I too would be interested in a comparison with the older module with
the same name:
http://www.nmr.mgh.harvard.edu/Neural_Systems_Group/gary/python.html
which is likely to be the same as the above mentioned one.

vbr
 
S

Steven D'Aprano

I already have a stats module:
/usr/lib/python2.5/site-packages/stats.py

The name of my module is not set in stone.

I can't help what site-packages you have, but the above is not on PyPI,
and it's certainly not part of the standard library.

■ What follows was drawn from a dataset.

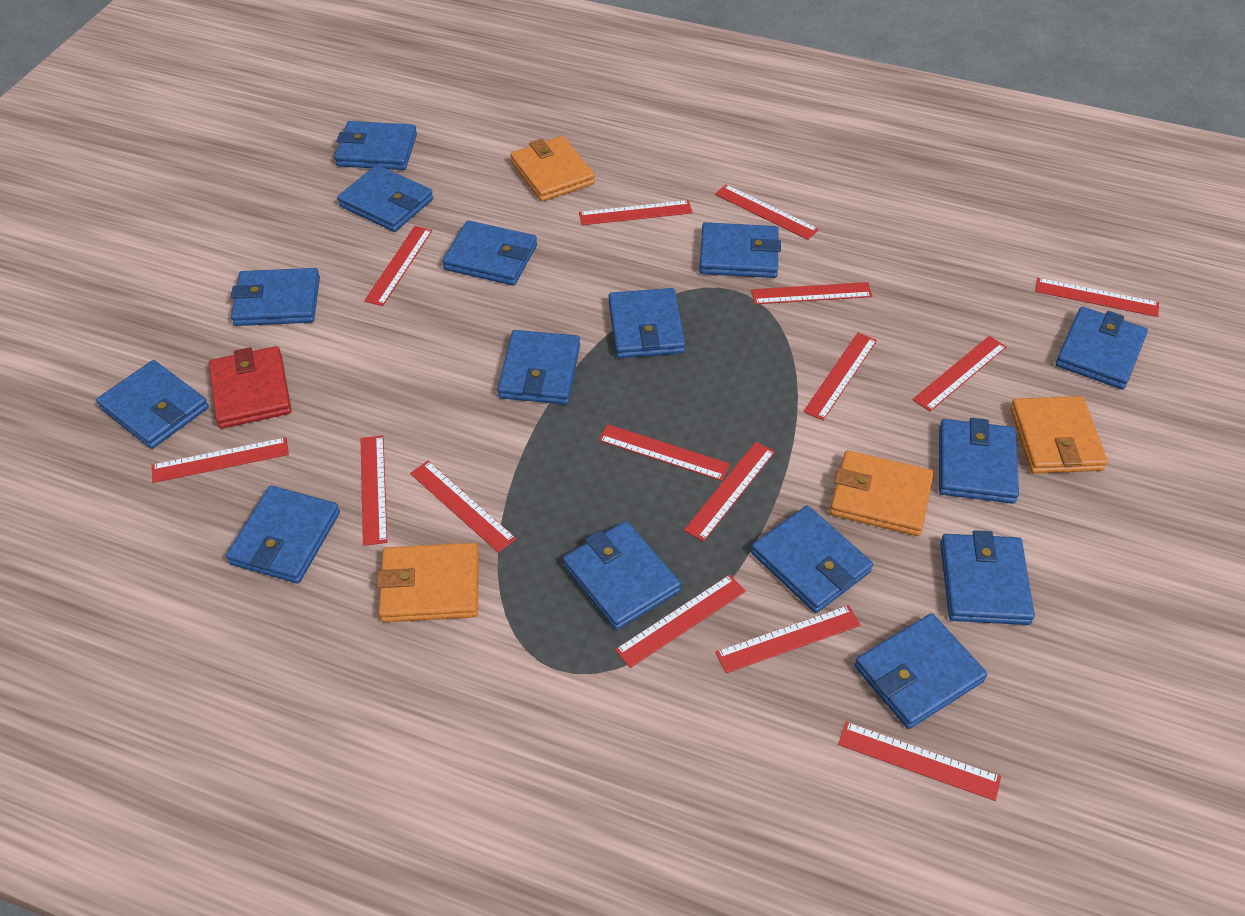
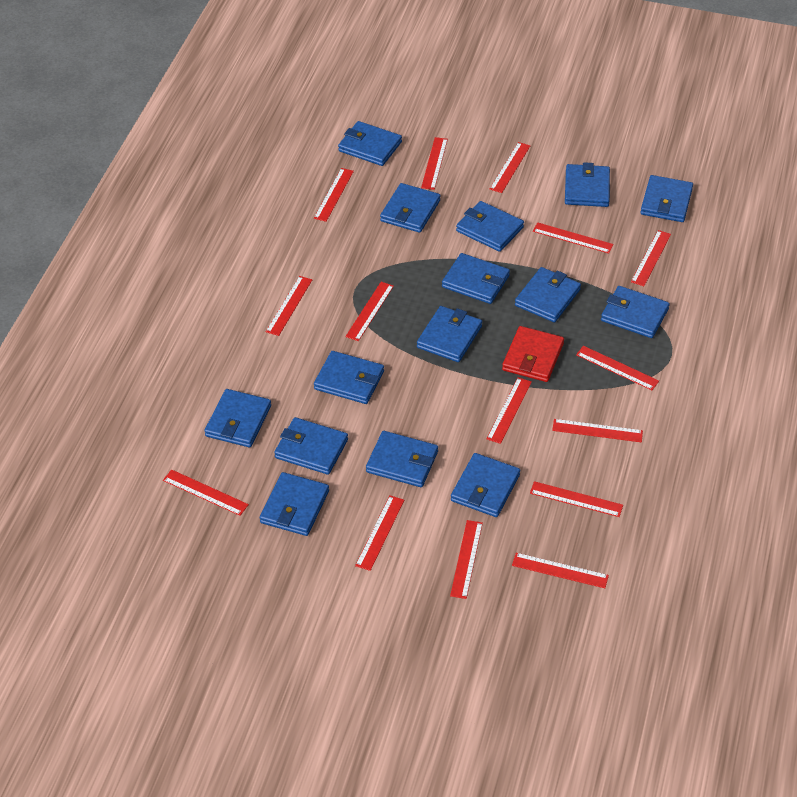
orange wallet: [376,543,479,622] [510,136,595,202] [830,450,934,536] [1010,396,1108,474] = 4 -> none = 0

If my module (or one like it) gets accepted for the standard library, I
don't think that could happen until version 3.3. When that happens, a
name will be chosen. Until then, I've got the first package on PyPI
called stats, and I'm keeping it :)

It may not stay stats forever, since it is uncomfortably close to the
stat module.
 
S

Steven D'Aprano

How did you determine that? Unfortunately, the name of the package
listed on PyPI bears no relation to the name of packages installed into
Python.

Fair point.
 
J

Jean-Michel Pichavant

Steven said:
Fair point.
It's part of the debian distribution. Just sayin so you know :).

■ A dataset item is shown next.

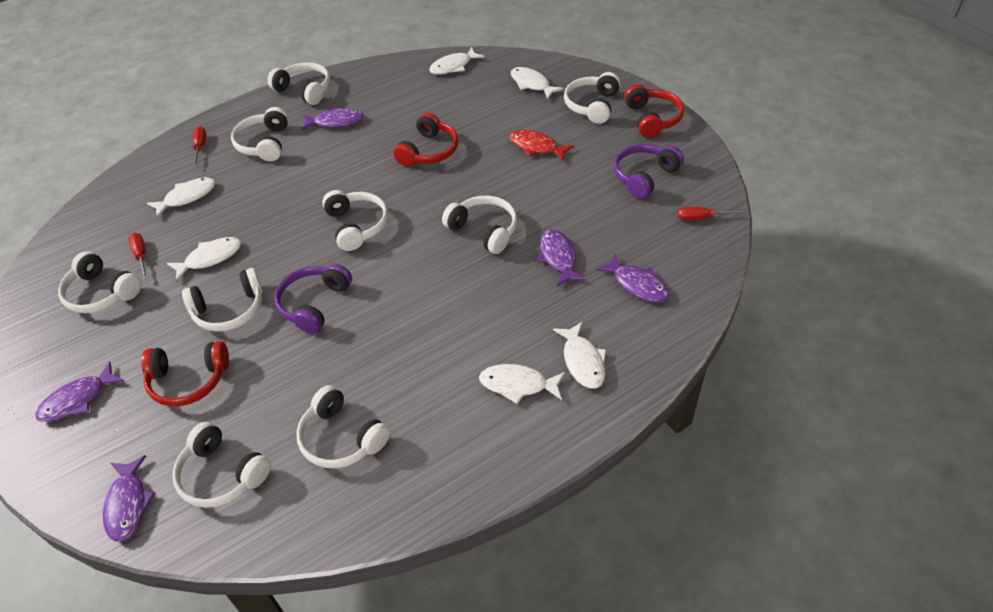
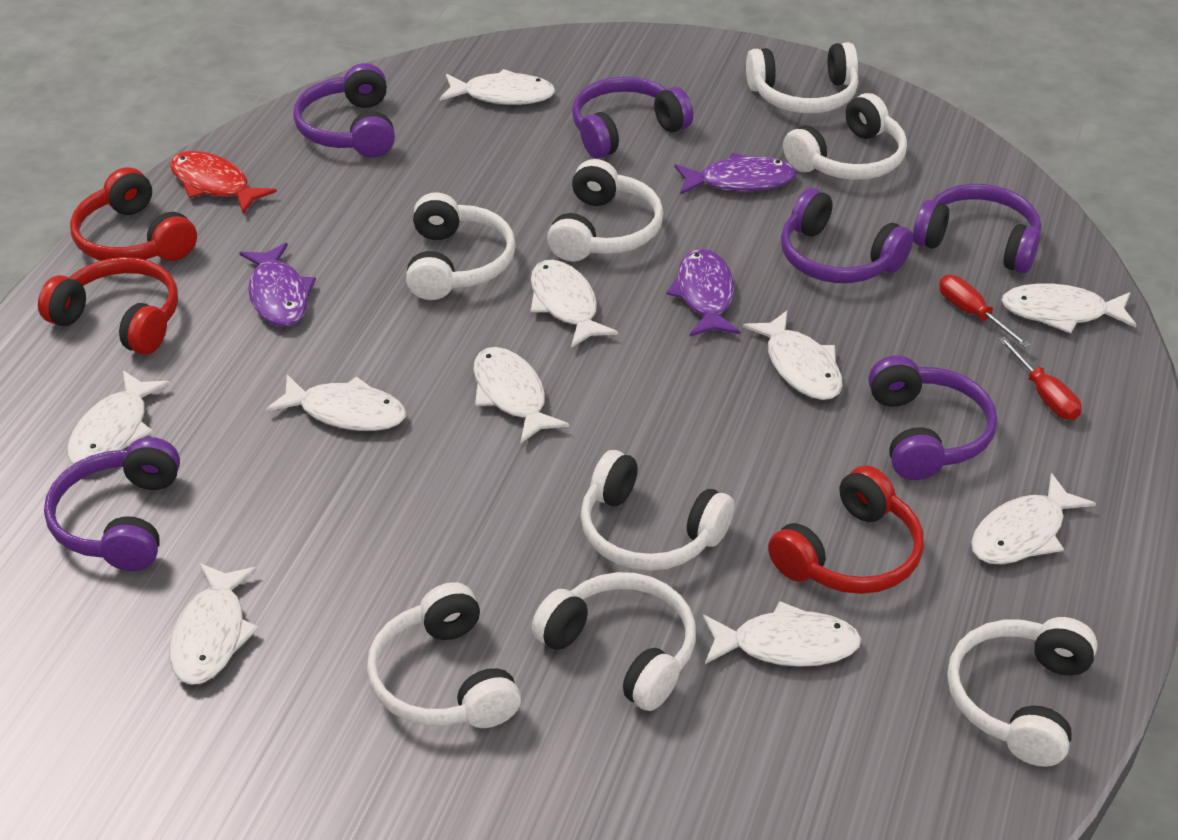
purple fish: [36,361,124,422] [103,455,155,541] [301,107,364,130] [537,230,586,286] [596,254,669,302] = 5 -> [239,243,316,326] [667,249,740,337] [675,153,797,195] = 3
purple headphones: [274,264,352,334] [614,144,684,199] = 2 -> [44,437,180,571] [293,63,395,157] [572,76,693,158] [781,188,913,283] [868,355,997,480] [913,184,1041,274] = 6
red screwdriver: [128,233,148,279] [193,126,206,166] [677,207,745,221] = 3 -> [939,275,1031,347] [998,336,1081,420] = 2
white fish: [147,177,215,218] [167,237,241,281] [429,47,485,75] [479,364,565,404] [511,67,564,100] [553,321,606,389] = 6 -> [67,370,170,464] [169,563,259,685] [266,375,406,431] [440,69,555,105] [473,347,569,443] [531,260,618,348] [703,601,861,667] [743,310,843,400] [971,473,1096,564] [1002,283,1137,334] = 10
white headphones: [58,251,141,313] [172,422,271,508] [182,268,263,332] [231,107,288,161] [268,62,330,105] [296,385,390,468] [322,190,388,251] [442,196,517,254] [564,72,620,124] = 9 -> [367,582,521,728] [406,192,516,300] [531,572,696,711] [547,159,663,262] [580,450,734,571] [746,42,859,113] [783,93,907,180] [947,617,1098,767] = 8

apt-cache showpkg python-stats
Package: python-stats
Versions:
0.6-7
(/var/lib/apt/lists/apt-cache.sequans.com_debian_dists_lenny_main_binary-i386_Packages)
(/var/lib/dpkg/status)


JM
 
C

Chris Torek

Thanks for this useful module!
I just wanted to report a marginal error triggered in the doctests:

Failed example:
isnan(float('nan'))
Exception raised:
Traceback (most recent call last):
File "C:\Python25\lib\doctest.py", line 1228, in __run
compileflags, 1) in test.globs
File "<doctest __main__.isnan[0]>", line 1, in <module>
isnan(float('nan'))
ValueError: invalid literal for float(): nan

(python 2.5.4 on win XP; this might be OS specific; probably in the
newer versions float() was updated, the tests on 2.6 and 2.7 are ok ):

Indeed it was; in older versions float() just invoked the C library
routines, so float('nan') works on Mac OS X python 2.5, for instance,
but then you run into the fact that math.isnan() is only in 2.6 and
later :)

Workaround, assuming an earlier "from math import *":

try:
isnan(0.0)
except NameError:
def isnan(x): x != x

Of course you are still stuck with float('nan') failing on Windows.
I have no quick and easy workaround for that one.